- Riverside Location within the state of New Mexico
- Coordinates: 35°59′42″N 106°03′56″W﻿ / ﻿35.99500°N 106.06556°W
- Country: United States
- State: New Mexico
- County: Rio Arriba
- Elevation: 5,598 ft (1,706 m)
- Time zone: UTC-7 (Mountain (MST))
- • Summer (DST): UTC-6 (MDT)
- ZIP codes: 87532
- Geonames Feature code: PPL 5487892

= Riverside, Rio Arriba County, New Mexico =

Riverside is a former village, now a suburb of Espanola, in Rio Arriba County, New Mexico, in the southwestern United States. It is located in north-central New Mexico, on the left bank (east side) of the Rio Grande across the river from Española proper. It is on NM Route 68 just north of U.S. Route 285 and just south of the former village of Santa Niño. To the southeast is the former village of San Pedro.

==History==
As early as 800 A.D. the area was being intensively farmed by the pueblo people. In 1598 when Capitán General Juan de Oñate arrived in northern New Mexico, the area was occupied by the Tewa pueblo people of Ohkay Owingeh (San Juan Pueblo).

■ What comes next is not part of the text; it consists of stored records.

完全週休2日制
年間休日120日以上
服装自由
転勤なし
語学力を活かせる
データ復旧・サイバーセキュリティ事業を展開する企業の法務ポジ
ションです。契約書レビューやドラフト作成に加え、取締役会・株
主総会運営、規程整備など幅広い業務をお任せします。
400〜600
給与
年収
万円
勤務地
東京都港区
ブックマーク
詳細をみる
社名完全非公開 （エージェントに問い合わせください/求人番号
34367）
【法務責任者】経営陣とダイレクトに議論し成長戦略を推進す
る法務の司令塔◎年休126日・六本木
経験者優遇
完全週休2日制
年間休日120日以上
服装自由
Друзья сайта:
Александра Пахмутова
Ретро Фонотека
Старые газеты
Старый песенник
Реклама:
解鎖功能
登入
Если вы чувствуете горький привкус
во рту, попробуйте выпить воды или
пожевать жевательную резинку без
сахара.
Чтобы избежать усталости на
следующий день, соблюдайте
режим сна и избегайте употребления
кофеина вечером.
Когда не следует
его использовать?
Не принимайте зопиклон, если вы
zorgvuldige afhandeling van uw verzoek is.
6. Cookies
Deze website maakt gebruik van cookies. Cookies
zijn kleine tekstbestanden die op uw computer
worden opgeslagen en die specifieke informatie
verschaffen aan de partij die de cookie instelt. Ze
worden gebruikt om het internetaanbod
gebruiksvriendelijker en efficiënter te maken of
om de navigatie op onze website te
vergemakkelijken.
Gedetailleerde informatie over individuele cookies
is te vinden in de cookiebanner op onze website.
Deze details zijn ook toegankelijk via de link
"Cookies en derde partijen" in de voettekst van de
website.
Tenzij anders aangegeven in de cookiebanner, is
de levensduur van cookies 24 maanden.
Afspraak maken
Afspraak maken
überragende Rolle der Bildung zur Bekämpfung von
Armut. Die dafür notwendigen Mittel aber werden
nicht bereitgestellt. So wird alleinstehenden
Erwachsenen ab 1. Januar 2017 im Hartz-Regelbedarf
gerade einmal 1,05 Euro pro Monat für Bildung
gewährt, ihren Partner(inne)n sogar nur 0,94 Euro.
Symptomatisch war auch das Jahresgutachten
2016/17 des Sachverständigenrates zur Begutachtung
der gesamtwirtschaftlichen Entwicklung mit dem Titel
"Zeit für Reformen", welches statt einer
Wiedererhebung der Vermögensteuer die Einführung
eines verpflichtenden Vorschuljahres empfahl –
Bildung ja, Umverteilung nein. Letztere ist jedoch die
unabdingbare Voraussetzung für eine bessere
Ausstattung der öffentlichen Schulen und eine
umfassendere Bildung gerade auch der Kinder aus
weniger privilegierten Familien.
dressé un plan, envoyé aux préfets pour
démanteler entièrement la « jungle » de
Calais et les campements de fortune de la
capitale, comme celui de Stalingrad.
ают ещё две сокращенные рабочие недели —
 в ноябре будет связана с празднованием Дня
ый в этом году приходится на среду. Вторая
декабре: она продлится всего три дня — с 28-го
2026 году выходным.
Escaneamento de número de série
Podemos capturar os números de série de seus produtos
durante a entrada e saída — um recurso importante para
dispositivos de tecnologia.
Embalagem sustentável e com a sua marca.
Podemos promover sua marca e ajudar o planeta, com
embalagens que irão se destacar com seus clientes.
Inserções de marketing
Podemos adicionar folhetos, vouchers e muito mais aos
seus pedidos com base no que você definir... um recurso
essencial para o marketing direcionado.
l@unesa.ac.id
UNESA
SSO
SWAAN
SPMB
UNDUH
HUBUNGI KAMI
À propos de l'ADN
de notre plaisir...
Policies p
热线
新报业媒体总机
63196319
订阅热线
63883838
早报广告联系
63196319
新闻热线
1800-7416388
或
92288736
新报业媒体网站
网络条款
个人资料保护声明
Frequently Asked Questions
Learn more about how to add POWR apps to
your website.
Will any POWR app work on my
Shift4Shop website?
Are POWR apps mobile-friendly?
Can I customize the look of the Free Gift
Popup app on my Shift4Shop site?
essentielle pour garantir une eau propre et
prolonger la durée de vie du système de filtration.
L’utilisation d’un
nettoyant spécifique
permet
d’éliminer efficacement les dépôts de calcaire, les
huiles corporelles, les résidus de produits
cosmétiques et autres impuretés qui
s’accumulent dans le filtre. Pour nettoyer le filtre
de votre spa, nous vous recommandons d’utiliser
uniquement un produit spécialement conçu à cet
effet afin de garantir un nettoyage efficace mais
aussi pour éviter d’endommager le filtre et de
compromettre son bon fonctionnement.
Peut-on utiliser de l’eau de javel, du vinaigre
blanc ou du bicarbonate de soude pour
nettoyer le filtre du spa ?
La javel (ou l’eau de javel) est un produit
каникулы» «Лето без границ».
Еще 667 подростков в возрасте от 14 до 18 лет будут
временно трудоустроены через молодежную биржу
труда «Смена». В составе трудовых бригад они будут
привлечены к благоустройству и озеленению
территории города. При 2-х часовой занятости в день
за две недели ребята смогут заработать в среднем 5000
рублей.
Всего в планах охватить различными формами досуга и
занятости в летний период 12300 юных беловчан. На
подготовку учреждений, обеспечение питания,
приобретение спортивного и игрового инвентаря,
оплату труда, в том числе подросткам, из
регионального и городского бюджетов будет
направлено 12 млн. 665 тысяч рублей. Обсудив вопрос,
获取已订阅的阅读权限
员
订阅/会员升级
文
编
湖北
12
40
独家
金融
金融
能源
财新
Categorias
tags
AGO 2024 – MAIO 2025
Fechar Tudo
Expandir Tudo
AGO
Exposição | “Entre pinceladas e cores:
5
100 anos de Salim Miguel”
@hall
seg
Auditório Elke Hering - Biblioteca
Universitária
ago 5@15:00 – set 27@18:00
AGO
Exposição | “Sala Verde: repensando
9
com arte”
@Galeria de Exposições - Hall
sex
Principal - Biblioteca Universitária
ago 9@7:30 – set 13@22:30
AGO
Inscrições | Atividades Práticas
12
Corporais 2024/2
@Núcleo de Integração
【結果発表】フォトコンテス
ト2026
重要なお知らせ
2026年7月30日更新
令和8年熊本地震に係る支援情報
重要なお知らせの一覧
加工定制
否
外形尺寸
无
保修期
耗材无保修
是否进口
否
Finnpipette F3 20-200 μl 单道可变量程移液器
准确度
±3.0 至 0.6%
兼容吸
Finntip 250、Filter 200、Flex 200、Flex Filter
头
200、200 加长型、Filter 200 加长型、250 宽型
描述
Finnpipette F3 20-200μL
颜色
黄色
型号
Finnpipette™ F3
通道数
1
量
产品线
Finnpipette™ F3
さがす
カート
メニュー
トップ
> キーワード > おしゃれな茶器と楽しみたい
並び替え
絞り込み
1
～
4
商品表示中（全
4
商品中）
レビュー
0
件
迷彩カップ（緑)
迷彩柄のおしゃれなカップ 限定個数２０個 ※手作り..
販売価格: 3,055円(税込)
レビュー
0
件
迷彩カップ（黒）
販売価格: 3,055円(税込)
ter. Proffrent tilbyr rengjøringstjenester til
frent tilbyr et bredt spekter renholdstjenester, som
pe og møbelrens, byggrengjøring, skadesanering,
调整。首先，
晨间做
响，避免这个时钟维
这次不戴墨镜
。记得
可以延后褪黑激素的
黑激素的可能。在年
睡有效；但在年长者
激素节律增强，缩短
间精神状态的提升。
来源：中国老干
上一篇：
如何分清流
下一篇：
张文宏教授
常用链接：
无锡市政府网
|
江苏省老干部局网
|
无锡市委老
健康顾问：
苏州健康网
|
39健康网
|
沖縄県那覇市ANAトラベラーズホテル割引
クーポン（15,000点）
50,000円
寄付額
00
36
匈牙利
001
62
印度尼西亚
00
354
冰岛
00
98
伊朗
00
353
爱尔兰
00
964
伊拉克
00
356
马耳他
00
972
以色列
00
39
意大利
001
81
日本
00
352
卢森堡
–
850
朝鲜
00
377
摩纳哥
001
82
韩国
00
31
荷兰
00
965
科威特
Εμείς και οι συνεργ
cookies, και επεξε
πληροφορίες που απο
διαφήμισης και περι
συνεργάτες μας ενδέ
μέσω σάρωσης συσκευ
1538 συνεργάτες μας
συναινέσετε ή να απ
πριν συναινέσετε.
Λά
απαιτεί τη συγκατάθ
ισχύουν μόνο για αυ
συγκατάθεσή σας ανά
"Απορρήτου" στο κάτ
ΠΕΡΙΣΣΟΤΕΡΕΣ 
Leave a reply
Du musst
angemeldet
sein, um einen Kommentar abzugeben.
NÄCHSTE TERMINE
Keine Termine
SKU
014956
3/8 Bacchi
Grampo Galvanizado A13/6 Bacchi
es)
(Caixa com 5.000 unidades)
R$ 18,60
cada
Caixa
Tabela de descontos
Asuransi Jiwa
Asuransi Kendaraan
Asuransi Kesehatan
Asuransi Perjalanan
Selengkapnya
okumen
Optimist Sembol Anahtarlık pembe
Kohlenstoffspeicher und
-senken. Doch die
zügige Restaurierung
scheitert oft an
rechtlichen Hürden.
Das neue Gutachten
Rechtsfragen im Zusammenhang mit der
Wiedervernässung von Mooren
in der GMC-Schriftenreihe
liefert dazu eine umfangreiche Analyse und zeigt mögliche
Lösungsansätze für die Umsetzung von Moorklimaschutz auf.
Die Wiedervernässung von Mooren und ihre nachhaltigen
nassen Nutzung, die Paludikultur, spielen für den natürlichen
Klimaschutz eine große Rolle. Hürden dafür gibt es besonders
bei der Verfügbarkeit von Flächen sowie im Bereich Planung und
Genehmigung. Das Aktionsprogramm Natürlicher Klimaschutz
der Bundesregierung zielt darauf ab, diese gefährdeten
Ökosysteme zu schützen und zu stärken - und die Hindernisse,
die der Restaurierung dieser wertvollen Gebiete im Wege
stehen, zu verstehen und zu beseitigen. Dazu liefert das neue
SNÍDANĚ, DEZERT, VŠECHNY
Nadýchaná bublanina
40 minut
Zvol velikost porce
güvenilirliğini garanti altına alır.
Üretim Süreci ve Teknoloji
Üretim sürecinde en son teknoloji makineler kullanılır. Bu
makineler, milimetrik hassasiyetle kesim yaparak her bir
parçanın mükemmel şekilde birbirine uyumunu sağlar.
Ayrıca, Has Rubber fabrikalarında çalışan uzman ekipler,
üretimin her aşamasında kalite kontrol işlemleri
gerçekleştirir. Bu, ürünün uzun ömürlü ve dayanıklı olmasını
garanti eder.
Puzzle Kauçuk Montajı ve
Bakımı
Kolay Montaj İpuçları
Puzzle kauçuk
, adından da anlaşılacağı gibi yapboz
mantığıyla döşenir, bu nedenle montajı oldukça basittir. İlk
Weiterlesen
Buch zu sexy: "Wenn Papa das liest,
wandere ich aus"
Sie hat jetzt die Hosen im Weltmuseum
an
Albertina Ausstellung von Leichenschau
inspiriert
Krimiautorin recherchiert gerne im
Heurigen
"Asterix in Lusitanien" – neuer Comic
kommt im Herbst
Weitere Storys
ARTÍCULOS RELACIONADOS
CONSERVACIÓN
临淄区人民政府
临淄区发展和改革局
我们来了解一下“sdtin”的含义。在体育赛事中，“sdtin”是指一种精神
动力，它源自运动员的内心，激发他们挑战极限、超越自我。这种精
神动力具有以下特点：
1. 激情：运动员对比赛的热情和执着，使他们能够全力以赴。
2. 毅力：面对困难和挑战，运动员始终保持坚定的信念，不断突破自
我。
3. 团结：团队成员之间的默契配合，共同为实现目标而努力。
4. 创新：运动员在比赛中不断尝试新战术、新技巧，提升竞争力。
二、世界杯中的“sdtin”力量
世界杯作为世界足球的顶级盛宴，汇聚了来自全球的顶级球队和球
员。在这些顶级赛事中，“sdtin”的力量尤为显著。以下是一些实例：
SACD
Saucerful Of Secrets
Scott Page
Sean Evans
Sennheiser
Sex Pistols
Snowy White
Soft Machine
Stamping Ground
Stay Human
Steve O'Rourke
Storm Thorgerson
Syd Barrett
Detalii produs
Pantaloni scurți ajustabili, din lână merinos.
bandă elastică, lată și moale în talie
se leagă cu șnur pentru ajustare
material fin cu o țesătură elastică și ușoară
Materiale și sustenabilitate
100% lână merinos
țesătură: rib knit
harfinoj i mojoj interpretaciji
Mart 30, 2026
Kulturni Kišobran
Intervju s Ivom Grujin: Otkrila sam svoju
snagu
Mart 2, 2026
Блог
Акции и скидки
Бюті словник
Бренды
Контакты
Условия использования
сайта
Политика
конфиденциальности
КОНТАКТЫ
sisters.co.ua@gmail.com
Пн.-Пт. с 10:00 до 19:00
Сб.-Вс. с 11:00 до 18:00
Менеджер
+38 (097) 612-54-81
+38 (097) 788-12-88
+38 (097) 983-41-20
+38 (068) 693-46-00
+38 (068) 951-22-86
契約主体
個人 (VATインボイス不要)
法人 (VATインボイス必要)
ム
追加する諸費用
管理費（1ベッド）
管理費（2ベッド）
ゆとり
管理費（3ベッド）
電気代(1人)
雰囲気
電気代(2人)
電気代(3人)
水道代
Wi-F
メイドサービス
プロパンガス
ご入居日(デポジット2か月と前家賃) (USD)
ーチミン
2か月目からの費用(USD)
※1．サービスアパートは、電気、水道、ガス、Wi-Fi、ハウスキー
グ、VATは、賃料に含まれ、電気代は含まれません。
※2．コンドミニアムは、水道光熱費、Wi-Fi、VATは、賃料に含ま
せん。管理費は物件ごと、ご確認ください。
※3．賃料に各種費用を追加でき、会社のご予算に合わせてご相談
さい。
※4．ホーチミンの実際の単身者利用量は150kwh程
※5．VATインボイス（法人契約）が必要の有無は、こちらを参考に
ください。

The Riverside lands remained as irrigated farm lands while over the next 300 years ownership became intermingled between puebloans and others until The Pueblo Lands Act of 1924, when a decision of the Lands Board set, or identified, the present southern border of San Juan Pueblo just north of Santa Niño.

In 1941, the Oñate Bridge was built across the Rio Grande connecting Española and Riverside, which afterwards was annexed by Española.